NPTL MIPS, current git head, programs block on startup

Carmelo AMOROSO carmelo.amoroso at st.com
Tue Apr 27 16:13:03 UTC 2010


On 4/27/2010 1:09 PM, Timo Teräs wrote:
> Andreas Schultz wrote:
>> 2010/4/27 Timo Teräs <timo.teras at iki.fi>:
>>> Andreas Schultz wrote:
>>>> 2010/4/27 Timo Teräs <timo.teras at iki.fi>:
>>>>> Andreas Schultz wrote:
>>>> [...]
>>>>
>>>>> Uh. Is the application linked against libc before libpthread?
>>>> The application is not directly linked against libpthread, but one of
>>>> the other libraries pulls it in.
>>> This has never worked on MIPS. Someone needs to implement the
>>> protected symbol support for mips ld.so.
>>>
>>>>> Check with ldd the order of how libraries are pulled in.
>>>>>
>>>>>> Looking at init.c my best guess would be that
>>>>>> .ptr__pthread_cleanup_push_defer should be initialized with
>>>>>> __pthread_cleanup_push_defer and not with _pthread_cleanup_push_defer
>>>>>> (two undelines instead of one).
>>>>> It's because MIPS ld.so is not supporting protected symbols yet.
>>>>> Mmm... Using the two underscore variant might help for immediate
>>>>> problems, but other things will broken unless protected symbols
>>>>> are implemented.
>>>> The two underscore change alone is not sufficient, i have now managed
>>>> to get it working with the attached patch. Everything seems to fine so
>>>> far.
>>> Forgot to attach the patch?
>>
>> ups, yes...
> 
> This as such, will not fix all problems. All the symbols in the
> forwarding table need special attention. Currently all those symbols
> are marked with attribute_protected and it's expected that ld.so makes
> sure the libc counter parts do not override the libpthread internals.
> This currently works only on x86.
> 

what ?
probably I did not understand very well the impact of your latest
changes regarding protected symbols, it's a my fault, but we were too in
hurry at the end to commit a change with a so huge impacts.
So it seems that all previously working archs that were the first
supporting NPTL (mips, sh, arm) are now broken... that sounds not a good
thing !!!


anyway, I'll check the current status on sh.

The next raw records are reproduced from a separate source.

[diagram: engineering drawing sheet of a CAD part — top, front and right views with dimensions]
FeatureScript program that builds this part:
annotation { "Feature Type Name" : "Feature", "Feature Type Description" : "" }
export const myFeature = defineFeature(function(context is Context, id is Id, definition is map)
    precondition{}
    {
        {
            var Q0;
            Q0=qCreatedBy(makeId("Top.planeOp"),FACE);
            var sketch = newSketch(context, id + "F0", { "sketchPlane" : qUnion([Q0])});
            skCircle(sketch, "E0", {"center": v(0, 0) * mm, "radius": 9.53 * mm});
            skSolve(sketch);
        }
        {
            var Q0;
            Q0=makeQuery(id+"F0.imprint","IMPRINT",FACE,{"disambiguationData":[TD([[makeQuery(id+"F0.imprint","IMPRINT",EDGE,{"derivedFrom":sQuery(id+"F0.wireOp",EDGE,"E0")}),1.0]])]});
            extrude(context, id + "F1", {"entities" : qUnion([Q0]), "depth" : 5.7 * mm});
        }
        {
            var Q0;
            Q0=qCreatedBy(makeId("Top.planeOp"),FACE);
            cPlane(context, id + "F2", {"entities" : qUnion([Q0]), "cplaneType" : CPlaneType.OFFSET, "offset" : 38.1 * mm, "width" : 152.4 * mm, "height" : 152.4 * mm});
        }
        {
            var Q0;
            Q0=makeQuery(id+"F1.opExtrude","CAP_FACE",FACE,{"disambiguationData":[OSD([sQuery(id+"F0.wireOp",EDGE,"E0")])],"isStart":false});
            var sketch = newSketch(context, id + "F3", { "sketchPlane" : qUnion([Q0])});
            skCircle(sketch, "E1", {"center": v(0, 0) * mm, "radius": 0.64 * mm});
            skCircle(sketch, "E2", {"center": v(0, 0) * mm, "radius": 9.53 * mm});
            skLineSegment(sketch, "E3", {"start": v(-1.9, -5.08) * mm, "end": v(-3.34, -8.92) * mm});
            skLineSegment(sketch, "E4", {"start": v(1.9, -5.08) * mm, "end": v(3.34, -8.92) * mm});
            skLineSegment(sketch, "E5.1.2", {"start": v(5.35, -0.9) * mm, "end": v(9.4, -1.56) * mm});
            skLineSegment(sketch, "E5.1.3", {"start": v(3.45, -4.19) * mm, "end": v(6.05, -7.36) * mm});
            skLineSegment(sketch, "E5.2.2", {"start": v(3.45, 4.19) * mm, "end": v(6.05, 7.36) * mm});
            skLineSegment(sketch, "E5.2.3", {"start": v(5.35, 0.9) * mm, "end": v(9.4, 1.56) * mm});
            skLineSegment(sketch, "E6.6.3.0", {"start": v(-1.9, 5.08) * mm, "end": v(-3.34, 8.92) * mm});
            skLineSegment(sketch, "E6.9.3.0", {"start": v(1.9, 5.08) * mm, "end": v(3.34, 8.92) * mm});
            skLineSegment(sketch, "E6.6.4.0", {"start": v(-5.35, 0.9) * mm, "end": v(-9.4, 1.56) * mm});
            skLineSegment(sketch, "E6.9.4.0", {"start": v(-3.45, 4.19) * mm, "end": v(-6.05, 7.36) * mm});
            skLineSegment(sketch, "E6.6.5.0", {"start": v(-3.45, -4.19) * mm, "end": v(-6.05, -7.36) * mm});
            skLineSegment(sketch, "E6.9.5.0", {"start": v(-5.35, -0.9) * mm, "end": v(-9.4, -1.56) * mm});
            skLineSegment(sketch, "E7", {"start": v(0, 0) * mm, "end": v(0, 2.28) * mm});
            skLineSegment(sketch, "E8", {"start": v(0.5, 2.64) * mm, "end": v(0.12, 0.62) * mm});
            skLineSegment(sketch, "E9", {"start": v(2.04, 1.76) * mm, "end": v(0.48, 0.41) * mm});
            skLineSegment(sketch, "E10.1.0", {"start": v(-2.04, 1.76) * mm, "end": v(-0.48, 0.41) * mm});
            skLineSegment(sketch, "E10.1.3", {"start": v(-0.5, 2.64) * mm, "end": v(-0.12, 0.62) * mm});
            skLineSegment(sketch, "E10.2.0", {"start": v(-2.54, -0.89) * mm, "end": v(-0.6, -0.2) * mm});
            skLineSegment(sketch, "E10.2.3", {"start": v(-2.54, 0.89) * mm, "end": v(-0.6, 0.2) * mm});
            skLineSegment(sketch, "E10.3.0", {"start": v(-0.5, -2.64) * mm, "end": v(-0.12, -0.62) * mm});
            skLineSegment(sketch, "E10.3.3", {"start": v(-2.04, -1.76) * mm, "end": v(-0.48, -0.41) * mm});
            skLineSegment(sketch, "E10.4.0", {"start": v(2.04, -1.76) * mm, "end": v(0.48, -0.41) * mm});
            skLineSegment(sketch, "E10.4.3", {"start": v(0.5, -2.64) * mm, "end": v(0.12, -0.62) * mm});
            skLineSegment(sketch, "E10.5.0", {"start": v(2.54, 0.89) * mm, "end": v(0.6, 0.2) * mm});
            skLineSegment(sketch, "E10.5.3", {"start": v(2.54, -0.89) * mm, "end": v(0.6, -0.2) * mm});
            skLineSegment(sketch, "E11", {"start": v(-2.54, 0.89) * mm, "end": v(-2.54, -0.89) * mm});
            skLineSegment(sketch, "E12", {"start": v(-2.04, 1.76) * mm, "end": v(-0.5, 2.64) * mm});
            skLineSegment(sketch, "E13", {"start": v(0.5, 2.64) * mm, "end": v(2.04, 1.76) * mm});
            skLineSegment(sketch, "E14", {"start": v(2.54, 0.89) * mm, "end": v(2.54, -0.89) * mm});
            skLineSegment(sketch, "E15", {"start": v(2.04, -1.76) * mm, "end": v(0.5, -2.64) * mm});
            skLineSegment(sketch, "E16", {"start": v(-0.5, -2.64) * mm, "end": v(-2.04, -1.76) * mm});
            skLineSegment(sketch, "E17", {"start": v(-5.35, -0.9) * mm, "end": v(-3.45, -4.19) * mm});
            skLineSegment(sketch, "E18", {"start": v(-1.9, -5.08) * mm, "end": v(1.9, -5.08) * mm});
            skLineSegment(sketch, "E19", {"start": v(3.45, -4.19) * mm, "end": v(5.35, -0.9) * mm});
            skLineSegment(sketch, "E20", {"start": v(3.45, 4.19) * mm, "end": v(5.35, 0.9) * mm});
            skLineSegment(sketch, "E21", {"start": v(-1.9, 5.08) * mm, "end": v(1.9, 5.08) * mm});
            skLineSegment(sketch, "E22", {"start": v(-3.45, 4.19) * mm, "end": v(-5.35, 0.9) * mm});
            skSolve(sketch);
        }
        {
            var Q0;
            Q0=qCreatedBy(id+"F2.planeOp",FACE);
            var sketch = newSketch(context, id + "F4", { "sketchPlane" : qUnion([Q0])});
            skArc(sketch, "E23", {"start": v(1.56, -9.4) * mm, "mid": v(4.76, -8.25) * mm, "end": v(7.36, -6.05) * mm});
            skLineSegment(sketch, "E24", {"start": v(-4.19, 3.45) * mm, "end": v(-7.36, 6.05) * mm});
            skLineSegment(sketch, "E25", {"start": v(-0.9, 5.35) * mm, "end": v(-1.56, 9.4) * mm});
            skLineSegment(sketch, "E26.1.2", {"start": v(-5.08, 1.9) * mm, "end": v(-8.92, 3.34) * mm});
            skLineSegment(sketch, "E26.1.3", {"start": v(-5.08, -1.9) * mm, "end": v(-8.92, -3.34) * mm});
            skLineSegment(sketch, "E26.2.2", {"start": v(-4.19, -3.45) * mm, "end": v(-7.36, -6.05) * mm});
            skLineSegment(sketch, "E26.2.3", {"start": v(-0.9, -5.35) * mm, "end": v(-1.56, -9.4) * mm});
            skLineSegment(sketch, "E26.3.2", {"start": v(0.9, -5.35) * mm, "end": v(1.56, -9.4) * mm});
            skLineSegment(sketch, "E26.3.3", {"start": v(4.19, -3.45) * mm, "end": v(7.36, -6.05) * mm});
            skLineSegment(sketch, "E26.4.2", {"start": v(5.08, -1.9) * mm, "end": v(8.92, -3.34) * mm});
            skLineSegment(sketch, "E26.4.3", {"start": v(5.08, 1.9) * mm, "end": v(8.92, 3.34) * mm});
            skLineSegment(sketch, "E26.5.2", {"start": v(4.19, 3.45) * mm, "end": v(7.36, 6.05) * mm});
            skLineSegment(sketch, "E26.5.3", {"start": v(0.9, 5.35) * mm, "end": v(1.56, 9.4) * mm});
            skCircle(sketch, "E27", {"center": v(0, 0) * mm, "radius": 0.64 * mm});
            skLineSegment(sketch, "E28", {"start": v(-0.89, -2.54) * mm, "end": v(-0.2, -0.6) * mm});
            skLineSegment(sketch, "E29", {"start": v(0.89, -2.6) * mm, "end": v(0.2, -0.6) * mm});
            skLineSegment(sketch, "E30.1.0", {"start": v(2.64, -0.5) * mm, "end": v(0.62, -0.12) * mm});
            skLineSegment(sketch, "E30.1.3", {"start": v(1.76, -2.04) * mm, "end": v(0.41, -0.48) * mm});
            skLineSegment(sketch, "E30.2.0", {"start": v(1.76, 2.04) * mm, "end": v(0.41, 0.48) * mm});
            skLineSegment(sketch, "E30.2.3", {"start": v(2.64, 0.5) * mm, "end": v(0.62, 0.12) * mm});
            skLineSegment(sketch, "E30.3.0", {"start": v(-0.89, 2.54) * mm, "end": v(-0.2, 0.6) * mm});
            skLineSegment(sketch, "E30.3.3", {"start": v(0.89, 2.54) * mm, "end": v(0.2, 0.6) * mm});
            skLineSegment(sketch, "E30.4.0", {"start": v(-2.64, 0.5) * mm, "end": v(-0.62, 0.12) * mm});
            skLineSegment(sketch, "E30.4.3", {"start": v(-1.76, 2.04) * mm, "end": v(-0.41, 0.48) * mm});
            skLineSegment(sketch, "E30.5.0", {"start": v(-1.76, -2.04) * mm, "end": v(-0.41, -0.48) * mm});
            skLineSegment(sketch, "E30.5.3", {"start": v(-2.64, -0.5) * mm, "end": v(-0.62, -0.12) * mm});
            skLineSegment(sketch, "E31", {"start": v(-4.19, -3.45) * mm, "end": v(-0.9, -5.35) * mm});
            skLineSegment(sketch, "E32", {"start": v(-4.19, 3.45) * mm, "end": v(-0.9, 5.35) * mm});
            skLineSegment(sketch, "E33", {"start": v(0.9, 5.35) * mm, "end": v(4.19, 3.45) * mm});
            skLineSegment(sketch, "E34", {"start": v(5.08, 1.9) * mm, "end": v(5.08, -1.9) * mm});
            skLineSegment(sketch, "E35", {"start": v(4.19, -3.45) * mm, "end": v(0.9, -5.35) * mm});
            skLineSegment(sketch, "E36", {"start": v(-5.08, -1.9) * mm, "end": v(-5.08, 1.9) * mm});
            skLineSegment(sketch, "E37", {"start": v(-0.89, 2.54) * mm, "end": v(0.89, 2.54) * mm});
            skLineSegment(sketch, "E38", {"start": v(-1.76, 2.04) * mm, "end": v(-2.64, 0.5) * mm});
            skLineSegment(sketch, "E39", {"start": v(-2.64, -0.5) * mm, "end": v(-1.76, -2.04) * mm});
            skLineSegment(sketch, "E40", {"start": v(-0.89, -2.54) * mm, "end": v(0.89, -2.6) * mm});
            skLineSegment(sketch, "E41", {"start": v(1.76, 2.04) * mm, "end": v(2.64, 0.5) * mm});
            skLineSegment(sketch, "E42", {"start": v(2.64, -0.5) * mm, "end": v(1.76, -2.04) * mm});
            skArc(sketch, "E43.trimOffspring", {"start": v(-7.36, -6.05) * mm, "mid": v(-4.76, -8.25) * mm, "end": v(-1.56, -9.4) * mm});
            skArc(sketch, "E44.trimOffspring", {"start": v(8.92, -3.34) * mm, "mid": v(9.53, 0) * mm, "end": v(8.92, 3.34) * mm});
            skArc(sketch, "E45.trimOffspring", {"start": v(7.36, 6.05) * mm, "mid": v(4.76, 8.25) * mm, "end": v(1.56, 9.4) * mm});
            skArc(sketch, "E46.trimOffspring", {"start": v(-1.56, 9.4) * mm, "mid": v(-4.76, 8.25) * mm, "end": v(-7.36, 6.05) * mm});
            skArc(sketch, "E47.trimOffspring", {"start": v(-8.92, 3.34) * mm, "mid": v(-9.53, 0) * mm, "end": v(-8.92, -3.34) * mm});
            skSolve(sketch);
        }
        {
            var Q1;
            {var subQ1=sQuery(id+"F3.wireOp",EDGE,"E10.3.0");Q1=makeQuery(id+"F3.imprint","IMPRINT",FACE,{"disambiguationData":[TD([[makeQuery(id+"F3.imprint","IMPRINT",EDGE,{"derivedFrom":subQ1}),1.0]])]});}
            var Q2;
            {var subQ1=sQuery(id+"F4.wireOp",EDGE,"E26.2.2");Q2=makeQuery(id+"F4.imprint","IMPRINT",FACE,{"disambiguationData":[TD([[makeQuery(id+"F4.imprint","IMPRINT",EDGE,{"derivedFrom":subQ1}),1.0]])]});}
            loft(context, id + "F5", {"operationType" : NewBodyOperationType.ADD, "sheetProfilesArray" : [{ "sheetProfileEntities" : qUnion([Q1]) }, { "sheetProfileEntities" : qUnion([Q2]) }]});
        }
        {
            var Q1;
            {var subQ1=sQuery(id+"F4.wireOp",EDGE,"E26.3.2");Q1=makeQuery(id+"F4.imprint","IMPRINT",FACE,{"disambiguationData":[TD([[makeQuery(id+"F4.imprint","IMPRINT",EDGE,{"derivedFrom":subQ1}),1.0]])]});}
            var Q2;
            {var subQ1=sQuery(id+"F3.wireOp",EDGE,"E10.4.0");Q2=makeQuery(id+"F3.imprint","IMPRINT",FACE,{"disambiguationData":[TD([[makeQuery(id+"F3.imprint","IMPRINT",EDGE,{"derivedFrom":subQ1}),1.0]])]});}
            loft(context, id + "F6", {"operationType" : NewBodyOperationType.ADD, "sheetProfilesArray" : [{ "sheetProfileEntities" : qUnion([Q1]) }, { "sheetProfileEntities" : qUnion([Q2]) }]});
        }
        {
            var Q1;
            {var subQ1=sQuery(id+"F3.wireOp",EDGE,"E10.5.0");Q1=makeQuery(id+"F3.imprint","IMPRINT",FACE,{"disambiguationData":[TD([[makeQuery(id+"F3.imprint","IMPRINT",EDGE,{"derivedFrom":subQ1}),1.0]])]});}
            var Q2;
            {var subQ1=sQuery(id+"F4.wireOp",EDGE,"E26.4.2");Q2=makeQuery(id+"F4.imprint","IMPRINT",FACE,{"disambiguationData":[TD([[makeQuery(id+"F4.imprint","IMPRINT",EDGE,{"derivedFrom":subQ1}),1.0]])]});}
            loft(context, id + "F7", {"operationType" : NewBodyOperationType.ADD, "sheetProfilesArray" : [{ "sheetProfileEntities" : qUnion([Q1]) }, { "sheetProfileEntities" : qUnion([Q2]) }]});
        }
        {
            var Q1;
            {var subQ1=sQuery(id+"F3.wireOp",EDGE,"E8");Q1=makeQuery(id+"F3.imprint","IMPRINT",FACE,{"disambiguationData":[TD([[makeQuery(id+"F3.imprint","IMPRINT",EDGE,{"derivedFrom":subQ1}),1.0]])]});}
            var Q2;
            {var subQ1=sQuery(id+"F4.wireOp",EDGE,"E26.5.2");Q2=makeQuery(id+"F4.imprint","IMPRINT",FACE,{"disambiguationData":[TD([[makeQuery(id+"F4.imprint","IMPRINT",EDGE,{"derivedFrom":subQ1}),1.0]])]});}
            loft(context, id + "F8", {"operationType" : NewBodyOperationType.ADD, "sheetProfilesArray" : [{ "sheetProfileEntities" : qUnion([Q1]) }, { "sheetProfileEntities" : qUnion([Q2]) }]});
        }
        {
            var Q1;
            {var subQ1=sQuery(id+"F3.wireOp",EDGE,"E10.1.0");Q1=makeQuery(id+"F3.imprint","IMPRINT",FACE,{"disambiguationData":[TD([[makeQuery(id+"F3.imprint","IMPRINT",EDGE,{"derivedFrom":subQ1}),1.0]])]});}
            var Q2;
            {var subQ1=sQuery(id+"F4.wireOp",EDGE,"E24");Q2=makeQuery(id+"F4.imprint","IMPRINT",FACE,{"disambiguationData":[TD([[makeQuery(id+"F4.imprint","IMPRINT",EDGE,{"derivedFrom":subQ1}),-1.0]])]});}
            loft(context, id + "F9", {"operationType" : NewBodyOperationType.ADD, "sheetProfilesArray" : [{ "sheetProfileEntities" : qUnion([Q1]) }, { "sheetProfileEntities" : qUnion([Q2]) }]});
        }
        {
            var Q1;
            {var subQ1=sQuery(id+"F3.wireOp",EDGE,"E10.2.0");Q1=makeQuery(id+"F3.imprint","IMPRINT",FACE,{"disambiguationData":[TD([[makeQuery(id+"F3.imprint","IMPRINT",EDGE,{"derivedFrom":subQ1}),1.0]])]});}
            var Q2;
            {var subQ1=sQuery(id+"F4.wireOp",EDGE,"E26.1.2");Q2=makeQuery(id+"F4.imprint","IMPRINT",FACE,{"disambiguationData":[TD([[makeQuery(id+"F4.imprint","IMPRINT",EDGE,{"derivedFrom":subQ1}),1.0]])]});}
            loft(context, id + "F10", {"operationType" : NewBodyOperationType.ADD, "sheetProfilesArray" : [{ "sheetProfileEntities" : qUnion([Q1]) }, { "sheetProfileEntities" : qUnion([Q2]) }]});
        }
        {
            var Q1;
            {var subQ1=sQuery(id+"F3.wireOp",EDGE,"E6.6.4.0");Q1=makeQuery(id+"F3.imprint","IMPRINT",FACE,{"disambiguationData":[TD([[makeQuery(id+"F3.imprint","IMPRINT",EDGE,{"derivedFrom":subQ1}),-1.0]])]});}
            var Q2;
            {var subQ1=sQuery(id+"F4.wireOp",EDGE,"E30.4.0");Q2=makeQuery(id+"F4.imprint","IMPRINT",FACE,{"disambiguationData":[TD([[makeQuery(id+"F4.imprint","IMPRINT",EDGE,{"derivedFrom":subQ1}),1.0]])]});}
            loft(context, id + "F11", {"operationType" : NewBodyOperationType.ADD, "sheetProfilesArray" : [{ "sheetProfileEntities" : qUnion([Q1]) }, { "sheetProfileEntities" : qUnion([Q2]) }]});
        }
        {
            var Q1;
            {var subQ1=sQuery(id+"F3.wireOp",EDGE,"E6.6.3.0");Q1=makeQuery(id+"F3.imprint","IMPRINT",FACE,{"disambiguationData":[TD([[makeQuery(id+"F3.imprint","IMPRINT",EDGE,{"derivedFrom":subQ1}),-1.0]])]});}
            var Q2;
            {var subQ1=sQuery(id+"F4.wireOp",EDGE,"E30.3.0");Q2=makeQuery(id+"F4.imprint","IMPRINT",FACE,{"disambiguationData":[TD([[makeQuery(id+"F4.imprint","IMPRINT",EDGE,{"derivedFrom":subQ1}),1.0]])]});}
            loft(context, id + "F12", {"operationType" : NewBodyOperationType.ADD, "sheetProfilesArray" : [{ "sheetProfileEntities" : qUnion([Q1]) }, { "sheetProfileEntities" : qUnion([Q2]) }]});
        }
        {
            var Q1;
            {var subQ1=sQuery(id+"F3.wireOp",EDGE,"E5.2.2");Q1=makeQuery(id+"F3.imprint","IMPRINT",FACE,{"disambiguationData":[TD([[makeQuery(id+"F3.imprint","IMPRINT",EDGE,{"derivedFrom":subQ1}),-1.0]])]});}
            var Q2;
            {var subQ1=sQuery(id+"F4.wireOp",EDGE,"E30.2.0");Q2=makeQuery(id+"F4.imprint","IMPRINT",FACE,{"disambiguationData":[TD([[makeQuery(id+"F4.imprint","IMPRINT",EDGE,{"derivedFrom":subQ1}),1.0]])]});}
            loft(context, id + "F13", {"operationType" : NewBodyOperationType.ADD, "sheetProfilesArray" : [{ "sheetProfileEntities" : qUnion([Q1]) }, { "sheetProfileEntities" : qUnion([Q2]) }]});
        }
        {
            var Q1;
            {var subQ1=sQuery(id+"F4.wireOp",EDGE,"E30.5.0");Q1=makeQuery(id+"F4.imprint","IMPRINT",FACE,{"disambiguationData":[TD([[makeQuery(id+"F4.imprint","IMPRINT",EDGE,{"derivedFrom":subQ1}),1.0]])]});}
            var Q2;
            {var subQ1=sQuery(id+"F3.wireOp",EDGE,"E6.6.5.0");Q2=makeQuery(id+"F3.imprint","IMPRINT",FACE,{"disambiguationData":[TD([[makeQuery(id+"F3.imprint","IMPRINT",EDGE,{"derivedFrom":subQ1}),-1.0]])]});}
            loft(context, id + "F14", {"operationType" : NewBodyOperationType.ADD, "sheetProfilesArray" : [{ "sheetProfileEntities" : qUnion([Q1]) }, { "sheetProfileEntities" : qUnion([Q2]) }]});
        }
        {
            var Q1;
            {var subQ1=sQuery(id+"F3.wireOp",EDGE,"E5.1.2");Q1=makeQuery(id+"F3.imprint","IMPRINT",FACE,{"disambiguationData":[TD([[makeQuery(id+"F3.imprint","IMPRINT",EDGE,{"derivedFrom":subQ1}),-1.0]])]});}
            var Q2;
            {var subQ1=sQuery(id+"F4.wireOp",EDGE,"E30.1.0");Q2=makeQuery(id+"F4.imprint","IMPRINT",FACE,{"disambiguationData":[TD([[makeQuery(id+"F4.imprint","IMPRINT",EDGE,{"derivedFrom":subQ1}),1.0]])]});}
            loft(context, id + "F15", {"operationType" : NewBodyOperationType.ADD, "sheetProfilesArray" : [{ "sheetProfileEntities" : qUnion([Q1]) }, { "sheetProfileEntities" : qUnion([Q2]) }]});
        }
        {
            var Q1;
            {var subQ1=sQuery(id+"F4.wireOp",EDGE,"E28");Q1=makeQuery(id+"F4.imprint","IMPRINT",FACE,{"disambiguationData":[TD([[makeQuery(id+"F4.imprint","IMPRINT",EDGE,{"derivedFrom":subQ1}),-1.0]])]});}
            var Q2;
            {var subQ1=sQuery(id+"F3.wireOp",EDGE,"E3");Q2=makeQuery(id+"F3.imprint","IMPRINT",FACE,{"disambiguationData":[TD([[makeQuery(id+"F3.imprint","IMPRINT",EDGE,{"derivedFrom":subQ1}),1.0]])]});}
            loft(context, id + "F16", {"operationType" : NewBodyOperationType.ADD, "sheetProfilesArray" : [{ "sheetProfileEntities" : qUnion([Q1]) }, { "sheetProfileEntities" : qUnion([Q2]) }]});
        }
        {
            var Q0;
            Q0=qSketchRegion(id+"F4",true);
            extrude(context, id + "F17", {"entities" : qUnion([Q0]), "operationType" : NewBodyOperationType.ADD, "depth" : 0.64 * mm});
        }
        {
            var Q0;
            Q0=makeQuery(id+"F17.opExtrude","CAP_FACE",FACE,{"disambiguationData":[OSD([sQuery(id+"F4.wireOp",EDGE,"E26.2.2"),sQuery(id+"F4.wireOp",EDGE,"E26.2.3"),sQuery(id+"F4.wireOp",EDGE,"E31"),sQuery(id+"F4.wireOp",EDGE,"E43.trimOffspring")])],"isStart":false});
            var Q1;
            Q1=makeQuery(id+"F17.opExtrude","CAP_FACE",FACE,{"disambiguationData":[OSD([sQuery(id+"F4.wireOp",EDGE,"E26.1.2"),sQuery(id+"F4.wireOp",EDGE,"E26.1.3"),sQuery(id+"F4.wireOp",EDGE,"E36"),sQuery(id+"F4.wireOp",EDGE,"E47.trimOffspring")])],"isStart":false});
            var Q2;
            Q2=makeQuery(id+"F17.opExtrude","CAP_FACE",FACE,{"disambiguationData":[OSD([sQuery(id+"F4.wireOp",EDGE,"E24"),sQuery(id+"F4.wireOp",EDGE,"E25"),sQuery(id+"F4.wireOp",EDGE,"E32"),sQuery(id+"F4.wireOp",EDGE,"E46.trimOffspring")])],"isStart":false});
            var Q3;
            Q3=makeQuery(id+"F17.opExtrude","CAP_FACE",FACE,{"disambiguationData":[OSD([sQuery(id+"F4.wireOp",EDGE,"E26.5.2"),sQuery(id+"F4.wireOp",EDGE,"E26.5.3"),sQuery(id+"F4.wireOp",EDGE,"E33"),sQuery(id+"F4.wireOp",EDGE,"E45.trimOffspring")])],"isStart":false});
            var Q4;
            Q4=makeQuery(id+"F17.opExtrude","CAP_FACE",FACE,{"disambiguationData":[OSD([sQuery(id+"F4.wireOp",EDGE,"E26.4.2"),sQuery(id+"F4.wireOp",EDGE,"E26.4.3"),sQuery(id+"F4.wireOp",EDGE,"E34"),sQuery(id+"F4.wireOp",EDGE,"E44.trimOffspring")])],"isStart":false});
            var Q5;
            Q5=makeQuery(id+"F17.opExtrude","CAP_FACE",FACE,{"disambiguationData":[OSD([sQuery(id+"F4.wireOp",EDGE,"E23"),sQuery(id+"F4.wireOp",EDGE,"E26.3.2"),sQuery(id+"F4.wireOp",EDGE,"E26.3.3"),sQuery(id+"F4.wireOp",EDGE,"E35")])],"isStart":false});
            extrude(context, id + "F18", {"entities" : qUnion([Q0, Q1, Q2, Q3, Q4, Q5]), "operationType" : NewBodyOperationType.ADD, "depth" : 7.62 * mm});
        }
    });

>>> I learned the hard way that it's not easily doable without the
>>> protected symbols. Otherwise you easily mess up one of the weird
>>> linking scenarios or how libc-libpthread interacts.
>>
>> mhh, there seem to be lots of protected symbols.... :-(
> 
> Yes. I recently added those. Each function in the struct you are
> modifying is attribute_protected to make sure libpthread and libc
> interact properly under various circumstances.
> 
> We could get away from using protected symbols if we renamed all
> those symbols to follow some rules. But attribute_hidden for easier
> at the time for me.
> 
> Basically, all libpthread exported function would need to have
> internal libpthread used in the struct there, and then aliased to
> the exported name.
> 
> Looking at the code, some of the symbols are done like that:
> - many pthread_* functions are referring to __pthread_*
> - many __pthread_* functions are referring to __pthread_*_internal
> 
> BUT, some are just referring to the symbol with same name. This
> will break things without attribute_protected and ld.so support for
> it.
> 
> Sadly, this has never worked properly. I may have renamed the
> two symbols involved for symmetry before fully understanding how
> the beast worked. But now it gives a good indication that there's
> a problem instead of breaking in subtle ways later.
> 
> Also, using protected symbols is slightly better since it produces
> smaller libraries. It generates less symbols.
> 
>>>>> Changing linking order of application to pull in libpthread first
>>>>> should fix it too.
>>>> I'll try that...
>>> Hacky solution for you is to add -lpthread for your main application.
>>> Proper solution is protected symbol support in ld.so.
> 
> Does linking the main binary to -lpthread fix the problem?